■ WRITTEN PROBLEM ■
In every item below, change "top-left" to "upper-left" wherever it appears, and leave everything else as it is.

■ INPUT FOR THIS TASK ■

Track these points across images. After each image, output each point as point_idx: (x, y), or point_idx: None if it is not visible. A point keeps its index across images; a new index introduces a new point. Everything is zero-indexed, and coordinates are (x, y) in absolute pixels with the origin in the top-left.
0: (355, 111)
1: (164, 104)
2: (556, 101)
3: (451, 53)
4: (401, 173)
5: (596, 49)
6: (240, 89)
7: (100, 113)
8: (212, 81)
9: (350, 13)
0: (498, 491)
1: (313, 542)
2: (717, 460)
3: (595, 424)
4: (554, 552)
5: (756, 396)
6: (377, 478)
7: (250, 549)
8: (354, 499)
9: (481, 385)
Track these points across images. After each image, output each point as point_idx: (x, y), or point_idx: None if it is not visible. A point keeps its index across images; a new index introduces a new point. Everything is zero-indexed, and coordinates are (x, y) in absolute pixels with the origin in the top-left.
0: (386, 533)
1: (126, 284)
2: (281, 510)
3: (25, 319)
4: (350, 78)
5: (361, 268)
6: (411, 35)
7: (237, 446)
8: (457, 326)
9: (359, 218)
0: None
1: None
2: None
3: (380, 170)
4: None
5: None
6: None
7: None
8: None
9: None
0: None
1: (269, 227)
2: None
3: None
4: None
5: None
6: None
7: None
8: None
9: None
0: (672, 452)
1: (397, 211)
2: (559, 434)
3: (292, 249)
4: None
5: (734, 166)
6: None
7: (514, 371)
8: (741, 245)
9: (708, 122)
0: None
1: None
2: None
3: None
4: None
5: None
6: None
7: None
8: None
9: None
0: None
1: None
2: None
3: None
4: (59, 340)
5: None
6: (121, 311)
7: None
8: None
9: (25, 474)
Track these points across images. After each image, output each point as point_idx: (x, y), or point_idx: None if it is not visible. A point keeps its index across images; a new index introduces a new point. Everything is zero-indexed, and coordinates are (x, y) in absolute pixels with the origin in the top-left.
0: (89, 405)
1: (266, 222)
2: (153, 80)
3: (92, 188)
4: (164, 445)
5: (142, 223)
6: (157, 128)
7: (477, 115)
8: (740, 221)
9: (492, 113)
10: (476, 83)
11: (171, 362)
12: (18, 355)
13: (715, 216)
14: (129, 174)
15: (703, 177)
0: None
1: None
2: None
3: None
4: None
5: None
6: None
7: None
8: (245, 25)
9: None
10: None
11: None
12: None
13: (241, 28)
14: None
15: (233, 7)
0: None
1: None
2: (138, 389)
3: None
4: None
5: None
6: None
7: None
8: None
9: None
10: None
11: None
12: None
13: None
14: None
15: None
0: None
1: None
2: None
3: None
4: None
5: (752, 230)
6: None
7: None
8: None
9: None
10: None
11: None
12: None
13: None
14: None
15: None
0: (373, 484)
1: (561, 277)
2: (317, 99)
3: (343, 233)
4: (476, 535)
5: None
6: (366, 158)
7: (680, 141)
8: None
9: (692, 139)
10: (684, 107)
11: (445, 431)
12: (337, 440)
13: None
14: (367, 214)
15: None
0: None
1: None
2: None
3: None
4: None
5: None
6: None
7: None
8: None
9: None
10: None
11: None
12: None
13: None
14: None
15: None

■ EXERCISE SOLUTION ■
Track these points across images. After each image, output each point as point_idx: (x, y), or point_idx: None if it is not visible. A point keeps its index across images; a new index introduces a new point. Everything is zero-indexed, and coordinates are (x, y) in absolute pixels with the origin in the upper-left.
0: (355, 111)
1: (164, 104)
2: (556, 101)
3: (451, 53)
4: (401, 173)
5: (596, 49)
6: (240, 89)
7: (100, 113)
8: (212, 81)
9: (350, 13)
0: (498, 491)
1: (313, 542)
2: (717, 460)
3: (595, 424)
4: (554, 552)
5: (756, 396)
6: (377, 478)
7: (250, 549)
8: (354, 499)
9: (481, 385)
Track these points across images. After each image, output each point as point_idx: (x, y), or point_idx: None if it is not visible. A point keeps its index across images; a new index introduces a new point. Everything is zero-indexed, and coordinates are (x, y) in absolute pixels with the origin in the upper-left.
0: (386, 533)
1: (126, 284)
2: (281, 510)
3: (25, 319)
4: (350, 78)
5: (361, 268)
6: (411, 35)
7: (237, 446)
8: (457, 326)
9: (359, 218)
0: None
1: None
2: None
3: (380, 170)
4: None
5: None
6: None
7: None
8: None
9: None
0: None
1: (269, 227)
2: None
3: None
4: None
5: None
6: None
7: None
8: None
9: None
0: (672, 452)
1: (397, 211)
2: (559, 434)
3: (292, 249)
4: None
5: (734, 166)
6: None
7: (514, 371)
8: (741, 245)
9: (708, 122)
0: None
1: None
2: None
3: None
4: None
5: None
6: None
7: None
8: None
9: None
0: None
1: None
2: None
3: None
4: (59, 340)
5: None
6: (121, 311)
7: None
8: None
9: (25, 474)
Track these points across images. After each image, output each point as point_idx: (x, y), or point_idx: None if it is not visible. A point keeps its index across images; a new index introduces a new point. Everything is zero-indexed, and coordinates are (x, y) in absolute pixels with the origin in the upper-left.
0: (89, 405)
1: (266, 222)
2: (153, 80)
3: (92, 188)
4: (164, 445)
5: (142, 223)
6: (157, 128)
7: (477, 115)
8: (740, 221)
9: (492, 113)
10: (476, 83)
11: (171, 362)
12: (18, 355)
13: (715, 216)
14: (129, 174)
15: (703, 177)
0: None
1: None
2: None
3: None
4: None
5: None
6: None
7: None
8: (245, 25)
9: None
10: None
11: None
12: None
13: (241, 28)
14: None
15: (233, 7)
0: None
1: None
2: (138, 389)
3: None
4: None
5: None
6: None
7: None
8: None
9: None
10: None
11: None
12: None
13: None
14: None
15: None
0: None
1: None
2: None
3: None
4: None
5: (752, 230)
6: None
7: None
8: None
9: None
10: None
11: None
12: None
13: None
14: None
15: None
0: (373, 484)
1: (561, 277)
2: (317, 99)
3: (343, 233)
4: (476, 535)
5: None
6: (366, 158)
7: (680, 141)
8: None
9: (692, 139)
10: (684, 107)
11: (445, 431)
12: (337, 440)
13: None
14: (367, 214)
15: None
0: None
1: None
2: None
3: None
4: None
5: None
6: None
7: None
8: None
9: None
10: None
11: None
12: None
13: None
14: None
15: None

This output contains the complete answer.